Isaac dos Anjos a précisé que le diplôme établit des critères pour la classification et la protection du matériel génétique développé dans le pays, couvrant les variétés, cultivars, hybrides et autres matériels issus de processus de sélection, ainsi que les banques de matériel génétique (germoplasme).
Le ministre a souligné que l'Angola dispose déjà des capacités techniques nécessaires pour identifier des marqueurs génétiques grâce aux laboratoires de l'Institut de recherche agronomique, de l'Institut de recherche vétérinaire et du Service national des semences, tout en s'appuyant sur le soutien d'un laboratoire privé de biotechnologie pour identifier les traits génétiques liés à la résistance naturelle aux ravageurs et aux maladies.

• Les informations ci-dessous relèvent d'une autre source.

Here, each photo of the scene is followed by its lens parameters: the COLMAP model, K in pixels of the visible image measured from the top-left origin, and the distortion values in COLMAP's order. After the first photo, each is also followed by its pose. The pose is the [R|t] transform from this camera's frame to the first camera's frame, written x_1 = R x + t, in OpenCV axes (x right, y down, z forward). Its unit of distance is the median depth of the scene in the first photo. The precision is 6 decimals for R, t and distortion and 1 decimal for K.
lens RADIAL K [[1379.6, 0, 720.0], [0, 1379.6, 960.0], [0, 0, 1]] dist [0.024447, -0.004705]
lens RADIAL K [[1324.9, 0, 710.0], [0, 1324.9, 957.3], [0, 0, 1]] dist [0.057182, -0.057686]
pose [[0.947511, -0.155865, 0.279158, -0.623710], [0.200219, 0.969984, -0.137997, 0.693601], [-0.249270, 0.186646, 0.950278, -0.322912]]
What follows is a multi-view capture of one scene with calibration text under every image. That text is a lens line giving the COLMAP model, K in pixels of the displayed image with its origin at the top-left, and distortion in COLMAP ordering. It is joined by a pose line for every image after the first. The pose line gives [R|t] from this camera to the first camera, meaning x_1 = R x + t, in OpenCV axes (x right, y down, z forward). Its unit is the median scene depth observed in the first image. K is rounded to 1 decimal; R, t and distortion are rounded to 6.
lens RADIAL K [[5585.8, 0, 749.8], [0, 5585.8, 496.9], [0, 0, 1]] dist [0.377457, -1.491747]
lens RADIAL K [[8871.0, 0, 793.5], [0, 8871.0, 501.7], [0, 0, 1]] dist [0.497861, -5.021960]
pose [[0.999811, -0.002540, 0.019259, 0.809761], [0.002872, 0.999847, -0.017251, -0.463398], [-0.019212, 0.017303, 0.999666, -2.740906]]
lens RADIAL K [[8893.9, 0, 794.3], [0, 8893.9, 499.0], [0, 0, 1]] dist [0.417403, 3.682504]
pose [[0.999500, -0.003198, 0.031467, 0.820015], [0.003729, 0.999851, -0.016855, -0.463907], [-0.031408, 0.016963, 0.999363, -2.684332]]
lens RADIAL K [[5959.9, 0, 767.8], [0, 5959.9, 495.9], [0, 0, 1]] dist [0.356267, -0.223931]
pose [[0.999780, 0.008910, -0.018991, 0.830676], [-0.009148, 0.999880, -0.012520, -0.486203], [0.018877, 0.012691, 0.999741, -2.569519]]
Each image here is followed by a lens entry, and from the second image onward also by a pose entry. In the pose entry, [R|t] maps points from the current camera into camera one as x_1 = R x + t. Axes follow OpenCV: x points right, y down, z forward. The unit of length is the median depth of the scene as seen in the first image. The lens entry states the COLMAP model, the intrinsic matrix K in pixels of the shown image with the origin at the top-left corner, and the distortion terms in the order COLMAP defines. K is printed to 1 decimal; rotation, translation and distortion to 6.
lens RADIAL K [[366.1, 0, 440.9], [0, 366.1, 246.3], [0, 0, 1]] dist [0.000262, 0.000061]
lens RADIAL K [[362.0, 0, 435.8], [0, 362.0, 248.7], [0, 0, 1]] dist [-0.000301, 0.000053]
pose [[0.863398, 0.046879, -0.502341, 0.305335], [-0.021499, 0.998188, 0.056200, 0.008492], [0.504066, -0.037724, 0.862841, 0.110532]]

Concernant le projet de décret portant mise à jour des tarifs de délivrance des permis de vaccination préventive et autres documents de l'Institut des services vétérinaires, le responsable a expliqué que cette mesure vise à accompagner l'évolution du secteur national de l'élevage et la croissance de l'activité économique.
Isaac dos Anjos a souligné que les services vétérinaires étaient initialement conçus pour gérer les campagnes de vaccination publiques et lutter contre les zoonoses, à une époque où la plupart des animaux d'élevage appartenaient aux communautés rurales.
Il a toutefois fait remarquer que l'augmentation des investissements privés dans l'élevage, la hausse du nombre d'animaux de compagnie et l'intensification des déplacements d'animaux à travers le pays nécessitent une réorganisation du système vétérinaire.
Dans ce contexte, il a mis en avant les investissements de l'Exécutif dans la mise en place de stations de contrôle et de quarantaine pour le transit des animaux, précisant que les installations prévues sur le plateau de Camabatela (province de Cuanza Norte) sont déjà achevées et que trois ou quatre stations supplémentaires devraient être installées afin de renforcer les contrôles sanitaires entre le sud et le nord du pays.
Selon le ministre, la mise à jour des tarifs permettra d'établir un cadre adapté à la prestation de services vétérinaires, d'encourager l'ouverture de cliniques privées, de renforcer l'appui technique aux élevages et de rendre la profession vétérinaire plus attractive économiquement.